Dakarai’s heart and soul, however, remain in community work. He has consistently collaborated with Los Angeles Community Action Network (LACAN) and Studio 526, a creative and safe space for people in the Skid Row community providing free art supplies and a means to connect with others and showcase their work. Through all of his work, both community and artistic, he seeks to inspire people and to drive conversations. He views his art not as changing the world but as changing the people of the world.
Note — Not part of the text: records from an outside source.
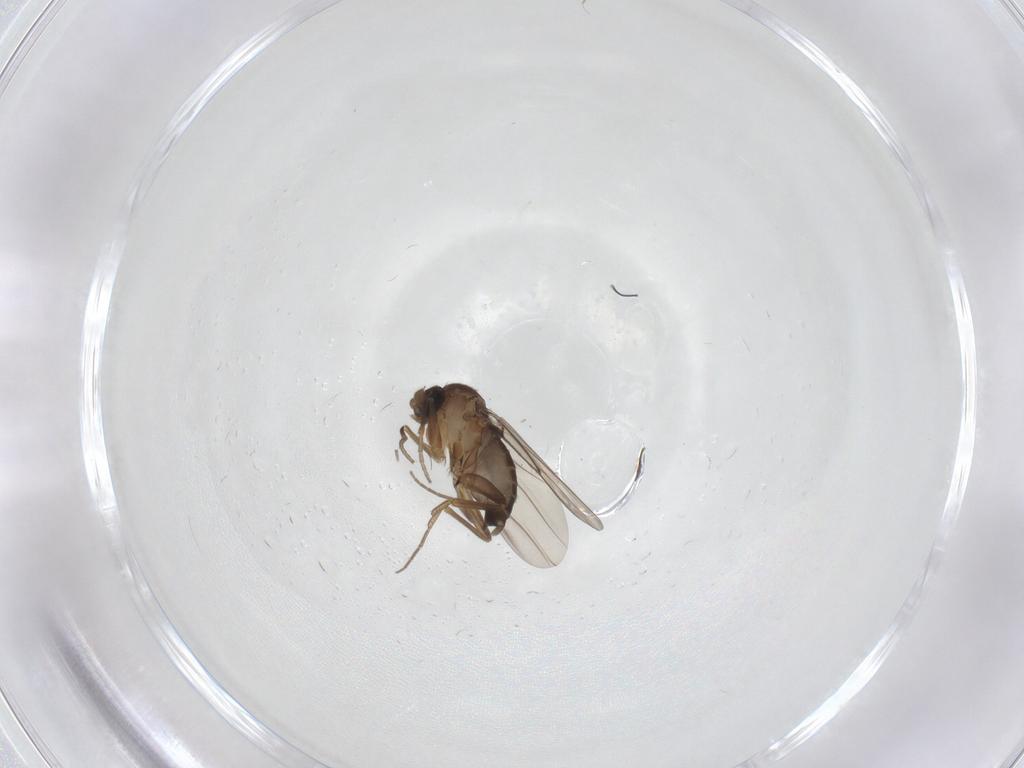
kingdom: Animalia
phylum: Arthropoda
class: Insecta
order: Diptera
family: Phoridae
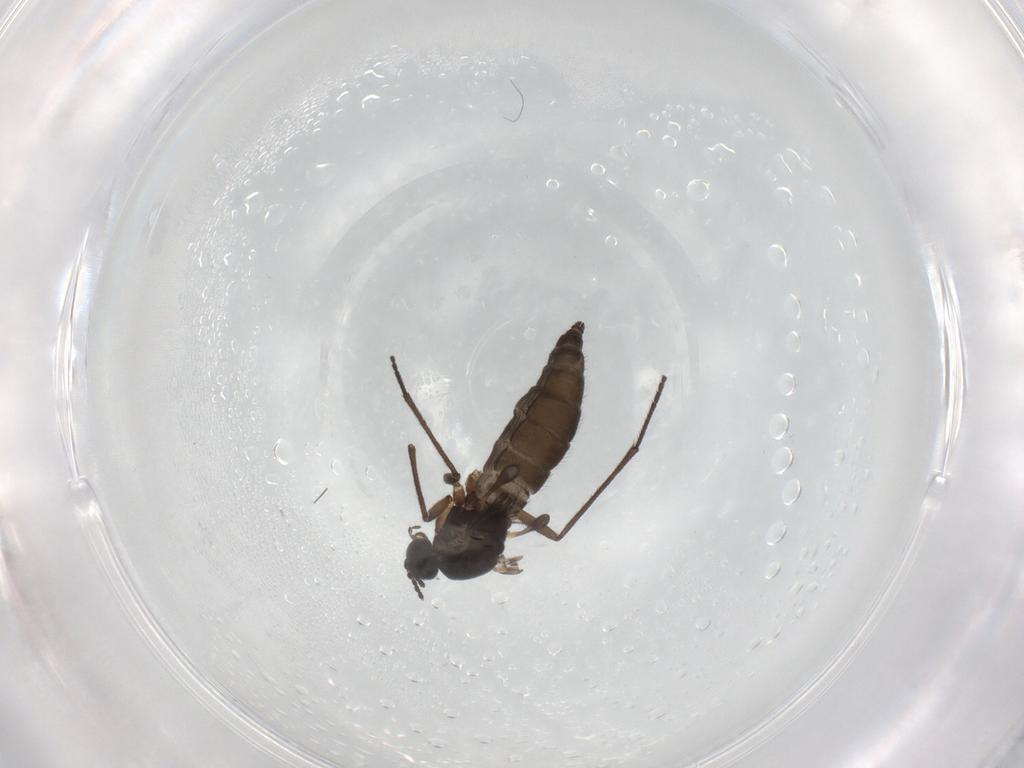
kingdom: Animalia
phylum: Arthropoda
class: Insecta
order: Diptera
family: Sciaridae
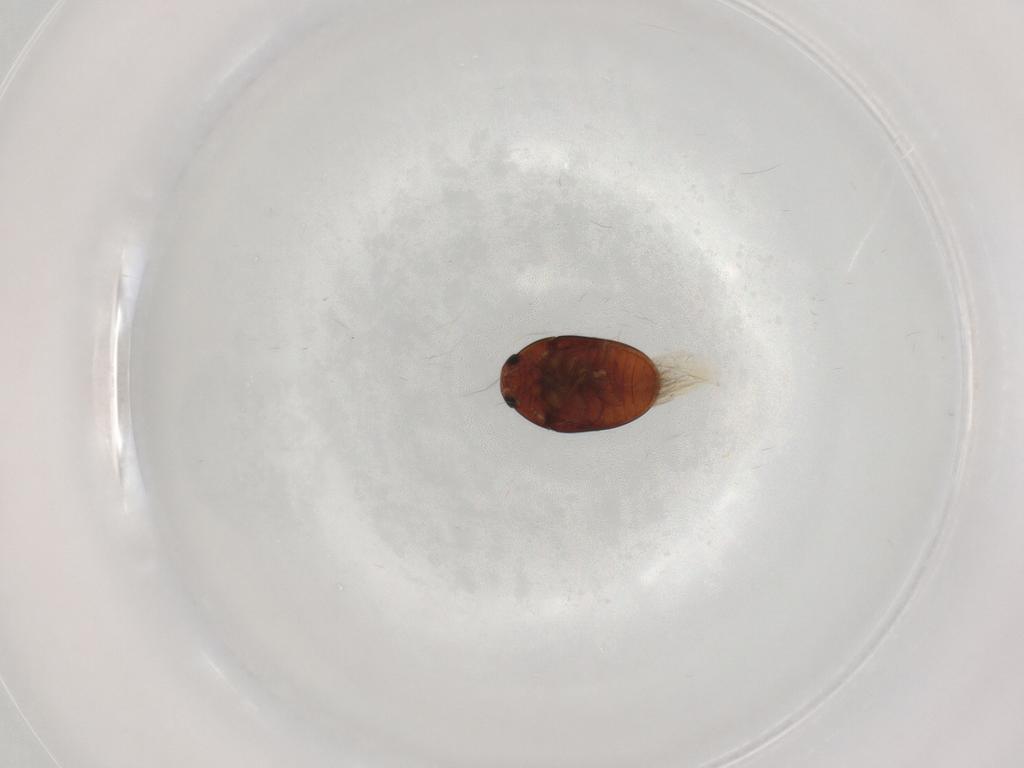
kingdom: Animalia
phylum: Arthropoda
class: Insecta
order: Coleoptera
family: Phalacridae
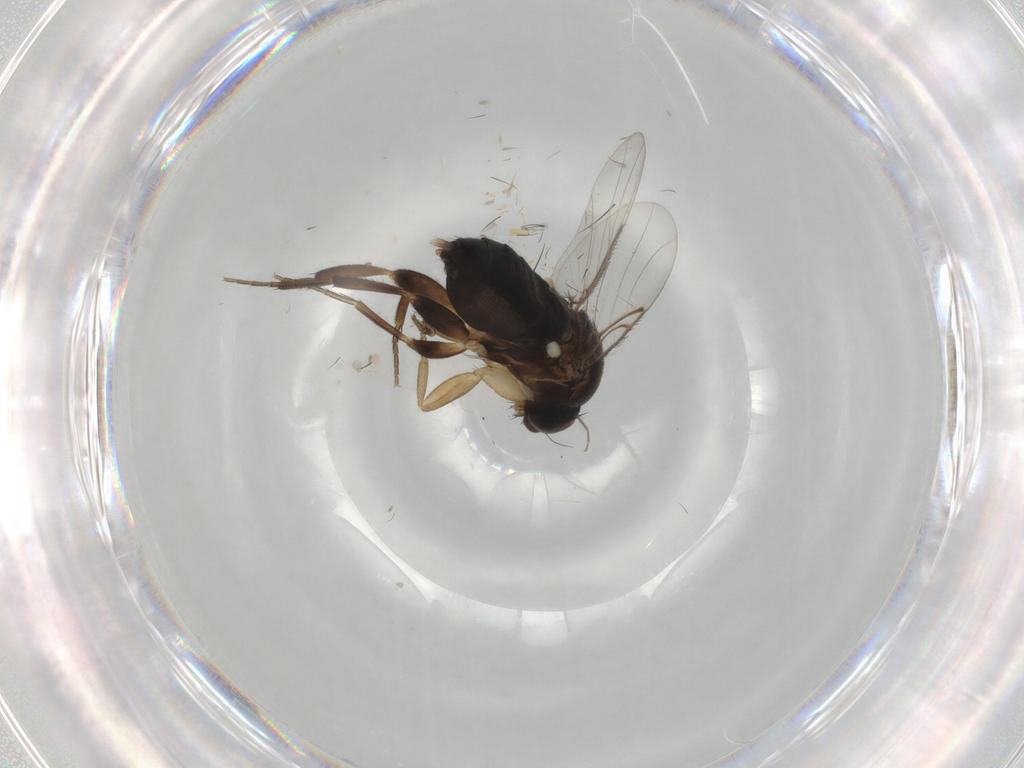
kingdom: Animalia
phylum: Arthropoda
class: Insecta
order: Diptera
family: Phoridae
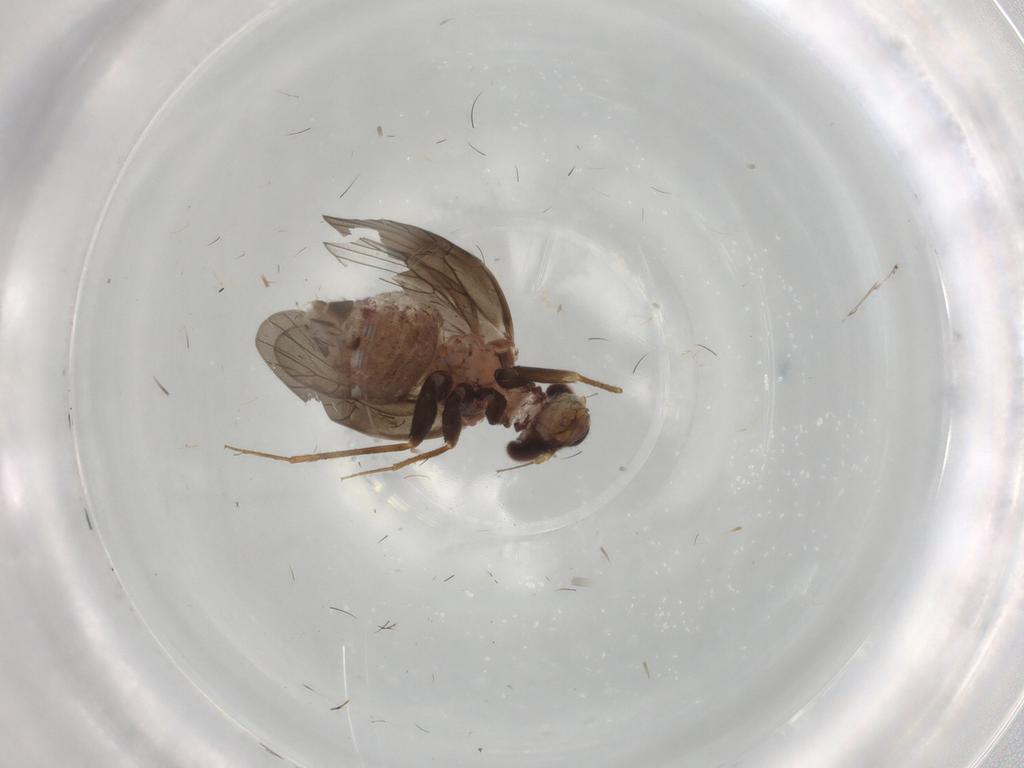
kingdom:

In 2021, Dakarai continues to strive toward firmer expression and greater depths through his art, embracing the challenges that he has had to face and connecting them to the lifelong pursuit of art that has defined him. The art world has taken notice: he has raised valuable awareness of the issues closest to his heart, and his efforts have recently led to major features in Reader's Digest, WIRED magazine and New York Times.